What you are asked to do
Copy each line of the data beneath in which the word "picture" appears.

Information given
****************************************
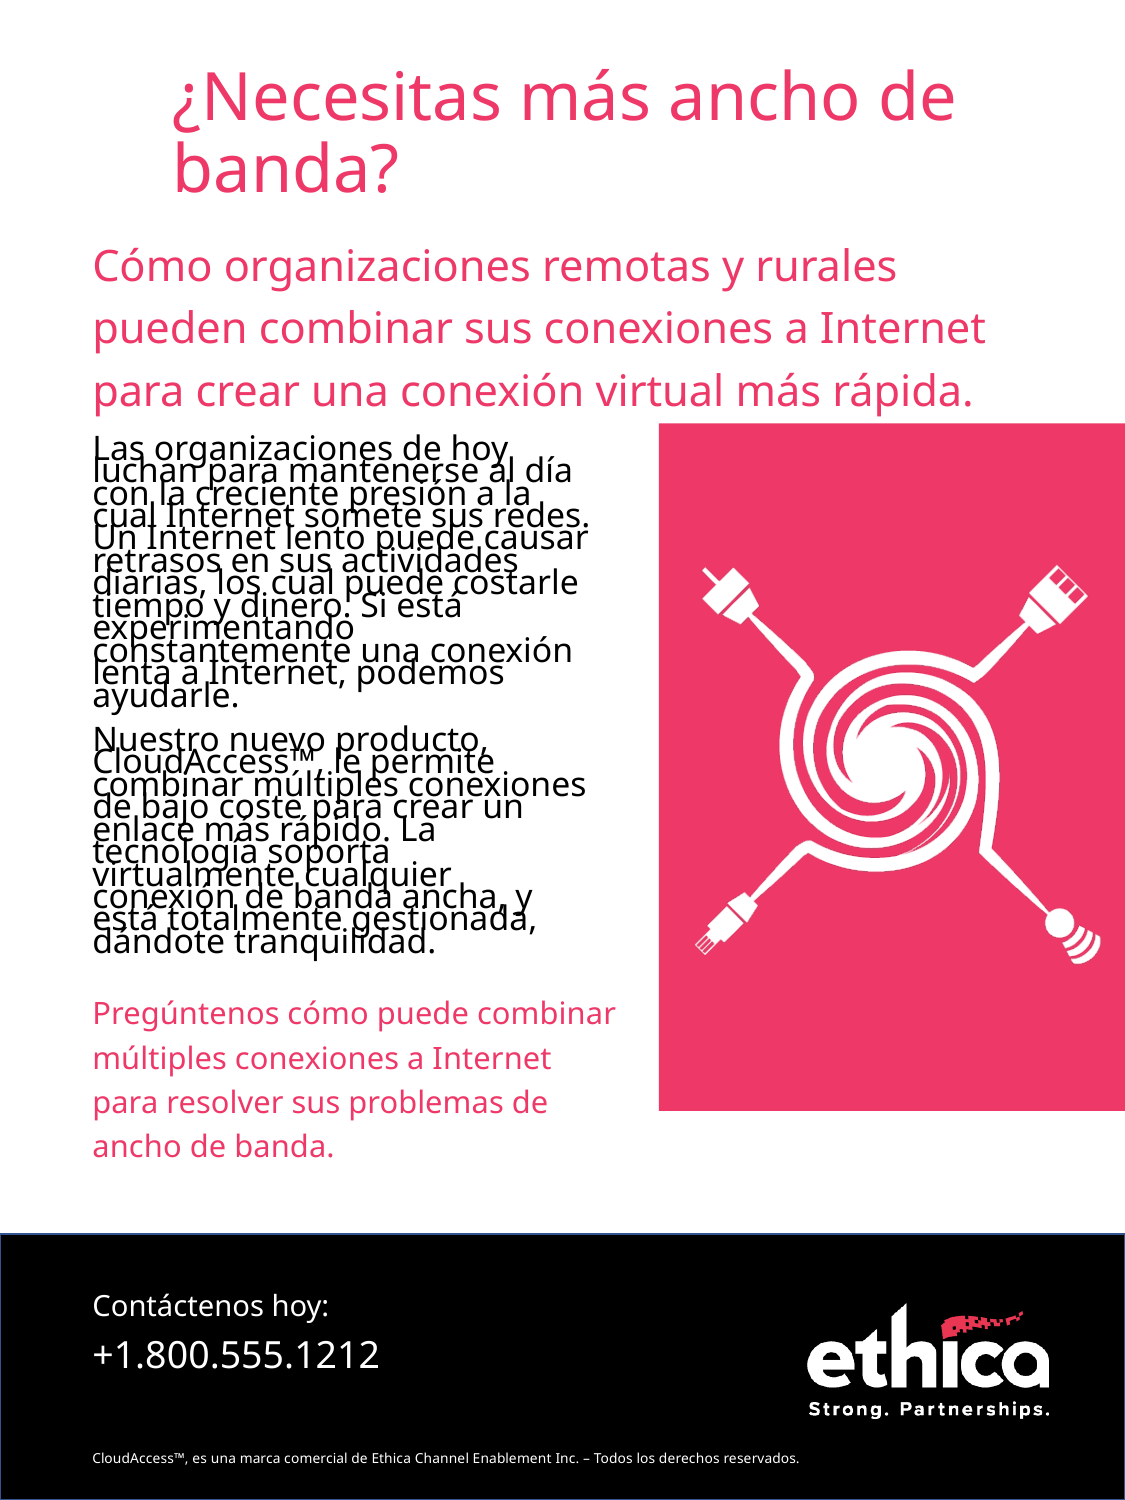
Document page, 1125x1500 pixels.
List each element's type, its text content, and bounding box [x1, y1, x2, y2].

picture [687, 558, 1105, 976]
title ¿Necesitas más ancho de banda? [55, 0, 1075, 215]
text_box Cómo organizaciones remotas y rurales pueden combinar sus conexiones a Internet para crear una conexión virtual más rápida. [77, 220, 1011, 440]
text_box CloudAccess™, es una marca comercial de Ethica Channel Enablement Inc. – Todos los derechos reservados. [77, 1438, 896, 1488]
list Las organizaciones de hoy luchan para mantenerse al día con la creciente presión a la cual Internet somete sus redes. Un Internet lento puede causar retrasos en sus actividades diarias, los cual puede costarle tiempo y dinero. Si está experimentando constantemente una conexión lenta a Internet, podemos ayudarle. Nuestro nuevo producto, CloudAccess™, le permite combinar múltiples conexiones de bajo coste para crear un enlace más rápido. La tecnología soporta virtualmente cualquier conexión de banda ancha, y está totalmente gestionada, dándote tranquilidad. [77, 440, 618, 979]
text_box Contáctenos hoy: +1.800.555.1212 [77, 1272, 638, 1405]
text_box [658, 422, 1125, 1112]
text_box Pregúntenos cómo puede combinar múltiples conexiones a Internet para resolver sus problemas de ancho de banda. [77, 979, 638, 1176]
picture [807, 1303, 1049, 1419]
****************************************
Answer box
picture [687, 558, 1105, 976]
picture [807, 1303, 1049, 1419]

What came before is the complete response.